Pitt students, faculty and staff worked to bridge the distance between passion and everyday life at a poetry workshop Thursday afternoon. Jasmine Green guided the workshop and described her experiences with finding passion.
“I feel like extending the joy and the clarity,” Green, a workshop assistant at the Center for Creativity, said. “I feel, when I paint, just extending that outwards to everything would just be this revolutionary experience for me.”
About 10 participants attended the Zoom workshop, “Me in the Poetry: A Longed-For Bed,” hosted by the Center. The event was held in collaboration with the week-long Black Study Intensive “Collective Protest and Rebellion” sponsored by The Center for African American Poetry and Poetics. A recording of the workshop will be posted on the Center for Creativity’s YouTube channel for those unable to attend the event.
The workshop focused on the theme of Audre Lorde’s essay “Uses of the Erotic: The Erotic as Power.” Green began the workshop by explaining some of the main ideas of Lorde’s essay.
“Lorde finds the separation of what we’re truly passionate about from our day-to-day lives and what we’re putting most of our time and energy into as basically tantamount to a tragedy,” Green said.
Green went on to describe how the workshop intends to help participants start to close the gap identified by Lorde by exploring their personal passions through poetry. She said the aim of the workshop is to help writers explore their relationship to their life’s passions.
“The goals of this workshop are using poetry to pull people into our perspectives and setting a framework in which you can spark ideas that you can continue to think about and work on after this workshop ends,” Green said.
In the first section of the event, participants were asked to identify a few of the things in their lives they are passionate about. Attendees also wrote about how they first discovered the passion and what about the activity appeals to them.
Green used her personal experience with painting as an example. She reflected on how she discovered painting in high school as a way to boost her mood.
“The easiest one would be, for me, painting,” Green said. “It’s something I’ve been doing for a long time, it’s something that I end up returning to whenever I kind of just need a mental pick-me-up.”

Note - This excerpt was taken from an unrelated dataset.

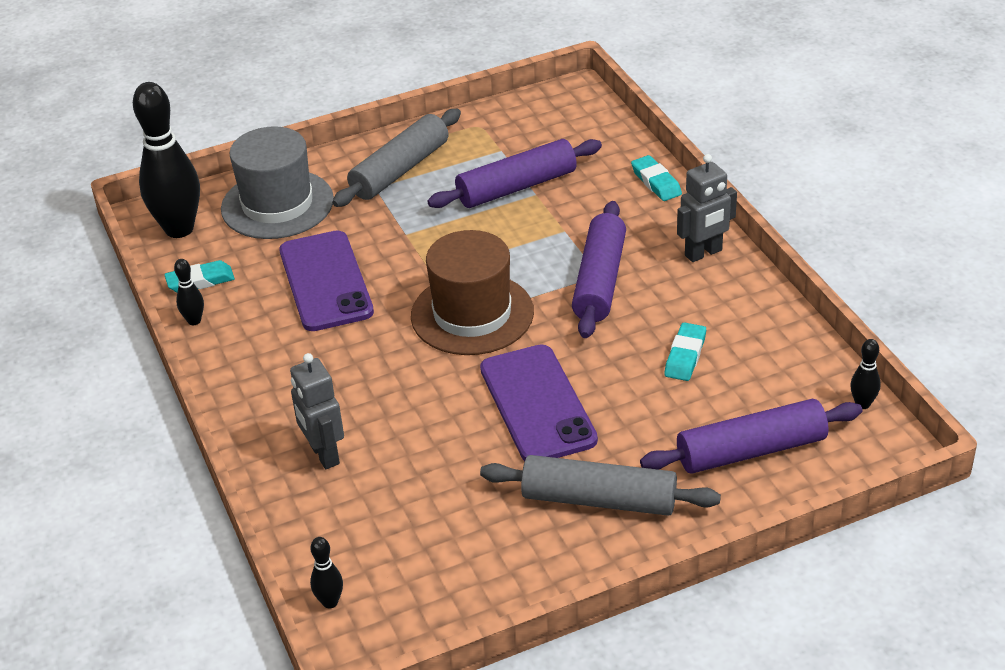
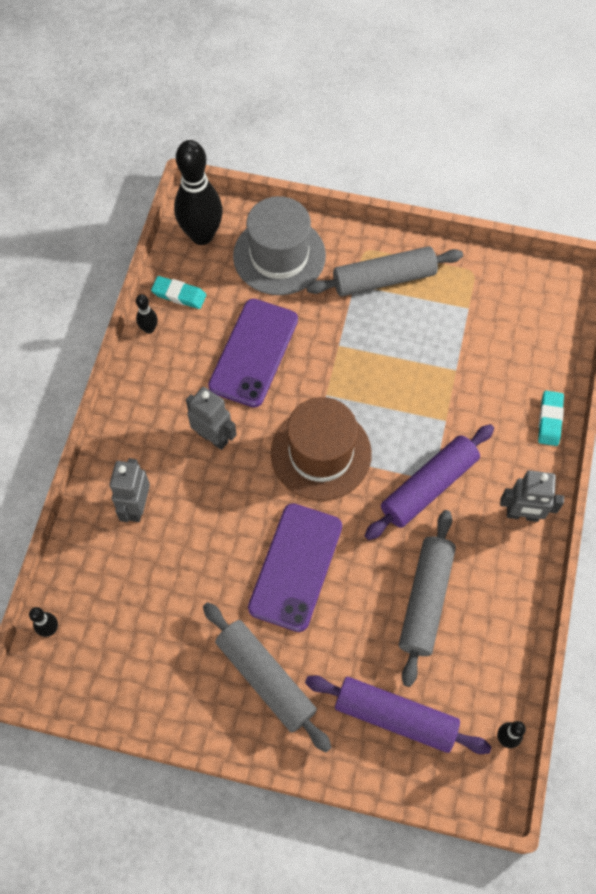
camera: 35 degrees right, 25 degrees up
purple rolling pin [427,139,602,208] -> none
turquoise eraser [664,322,706,381] -> grey rolling pin [399,510,456,687]
none -> grey robot [186,387,237,450]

The attendees then picked one passion they identified in the first section and explored their relationship to the activity in more detail. Participants wrote about why they keep coming back to the passion and if they currently have time to dedicate to the activity. They were also asked to identify if they are considering turning their passion into a business.
Green continued to use the example of painting and explained she returns to the activity at least once every few days as a way to ground herself.
“Like when I feel like everything else is getting away from me,” Green said. “This is this one thing that I can always return back to.”
In the next section, attendees were asked to write about how their passion makes them feel, if they are ever exhausted or frustrated by it and what impact their passion has had on their life.
Green said she occasionally feels frustrated by painting if an idea doesn’t turn out the way she originally wanted, so she thinks about the reasons she loves painting to maintain a positive outlook.
“I just kind of have to think about what I actually love about this and a lot of it is just about having fun,” Green said.
Participants then organized their thoughts into groups in order to create loose stanzas for their poems, and were encouraged to add more detail to the simple structures of their poems by incorporating literary devices into their language.
Green shared a metaphor she created and explained how she was inspired by the earlier section of the workshop where she identified painting as something she is passionate about.
“You see that conversion from something that’s rather simple and laid out,” Green said. “Literary device will take that and create something that someone who’s reading it can feel a tangible experience with.”
Green said she hopes this workshop will help bring people happiness as they explore the things they are passionate about.
“Things right now might not necessarily be the best depending on everyone’s situation,” Green said. “But I think right now it’s really important to embrace joy in any way that we can.”